# EXERCISE GOAL:
Copy out all lines bearing the word "Luka" from the listing below.

# DATA SECTION:
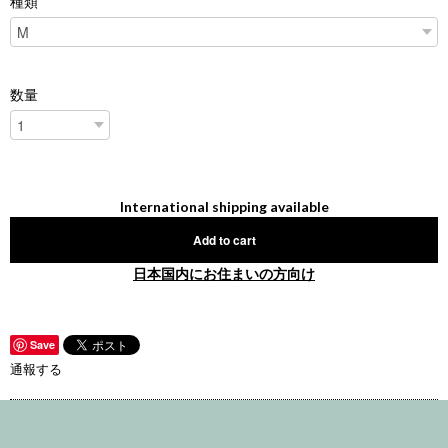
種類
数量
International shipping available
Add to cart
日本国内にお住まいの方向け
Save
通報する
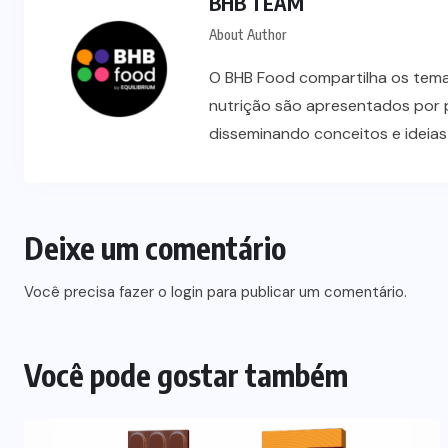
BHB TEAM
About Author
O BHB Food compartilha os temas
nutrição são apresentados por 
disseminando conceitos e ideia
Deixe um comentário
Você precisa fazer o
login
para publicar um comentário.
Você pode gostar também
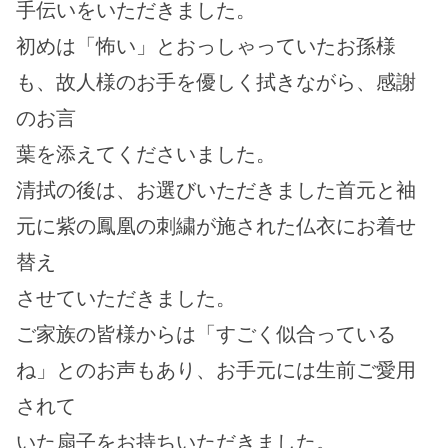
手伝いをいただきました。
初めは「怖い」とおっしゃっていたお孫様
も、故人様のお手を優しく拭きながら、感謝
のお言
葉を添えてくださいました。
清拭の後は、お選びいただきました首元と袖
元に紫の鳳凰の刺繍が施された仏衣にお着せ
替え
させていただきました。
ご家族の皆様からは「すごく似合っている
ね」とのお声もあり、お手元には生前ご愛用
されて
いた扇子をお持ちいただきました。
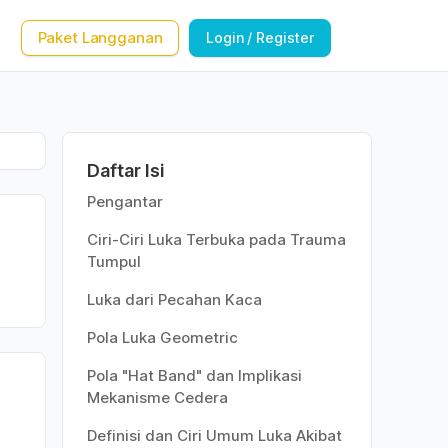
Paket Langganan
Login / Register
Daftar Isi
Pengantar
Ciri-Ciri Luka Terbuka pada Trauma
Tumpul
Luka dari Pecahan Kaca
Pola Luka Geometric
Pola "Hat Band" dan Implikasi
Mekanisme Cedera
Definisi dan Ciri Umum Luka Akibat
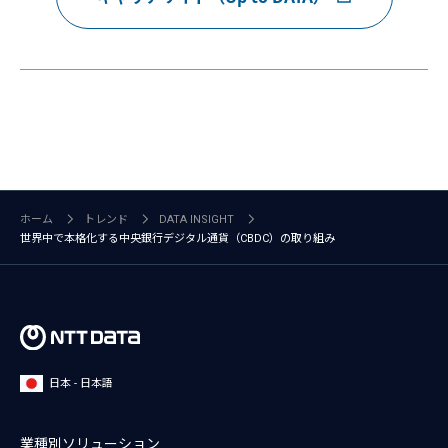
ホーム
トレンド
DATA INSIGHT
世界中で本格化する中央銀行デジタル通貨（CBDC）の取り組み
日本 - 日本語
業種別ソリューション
==
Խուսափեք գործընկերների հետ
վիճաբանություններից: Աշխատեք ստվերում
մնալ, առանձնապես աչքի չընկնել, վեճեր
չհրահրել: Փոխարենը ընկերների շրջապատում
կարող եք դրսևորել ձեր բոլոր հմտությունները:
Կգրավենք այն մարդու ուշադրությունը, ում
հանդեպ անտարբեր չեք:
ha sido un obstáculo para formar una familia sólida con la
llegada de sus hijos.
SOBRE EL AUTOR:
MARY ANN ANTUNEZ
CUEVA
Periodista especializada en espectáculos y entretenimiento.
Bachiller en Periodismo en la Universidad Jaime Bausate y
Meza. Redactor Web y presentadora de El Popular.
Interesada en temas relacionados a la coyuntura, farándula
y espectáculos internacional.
* * *
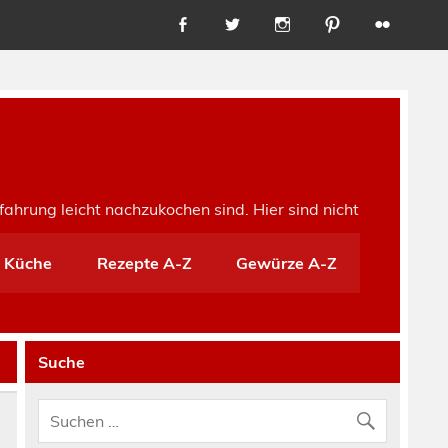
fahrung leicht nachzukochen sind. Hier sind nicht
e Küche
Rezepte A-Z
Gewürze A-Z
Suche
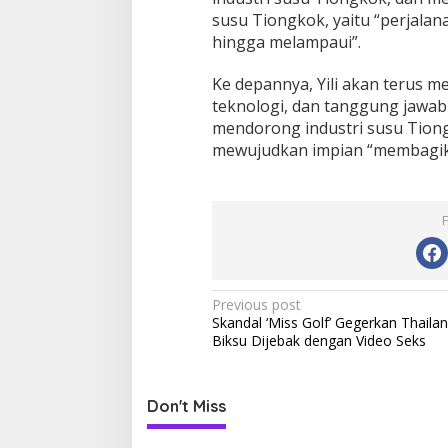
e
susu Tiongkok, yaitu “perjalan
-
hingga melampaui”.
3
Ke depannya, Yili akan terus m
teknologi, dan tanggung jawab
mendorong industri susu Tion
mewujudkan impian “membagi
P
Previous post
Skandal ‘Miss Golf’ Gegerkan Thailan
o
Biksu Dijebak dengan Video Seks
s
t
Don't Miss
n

# TASK ANSWER:
Ciri-Ciri Luka Terbuka pada Trauma
Luka dari Pecahan Kaca
Pola Luka Geometric
Definisi dan Ciri Umum Luka Akibat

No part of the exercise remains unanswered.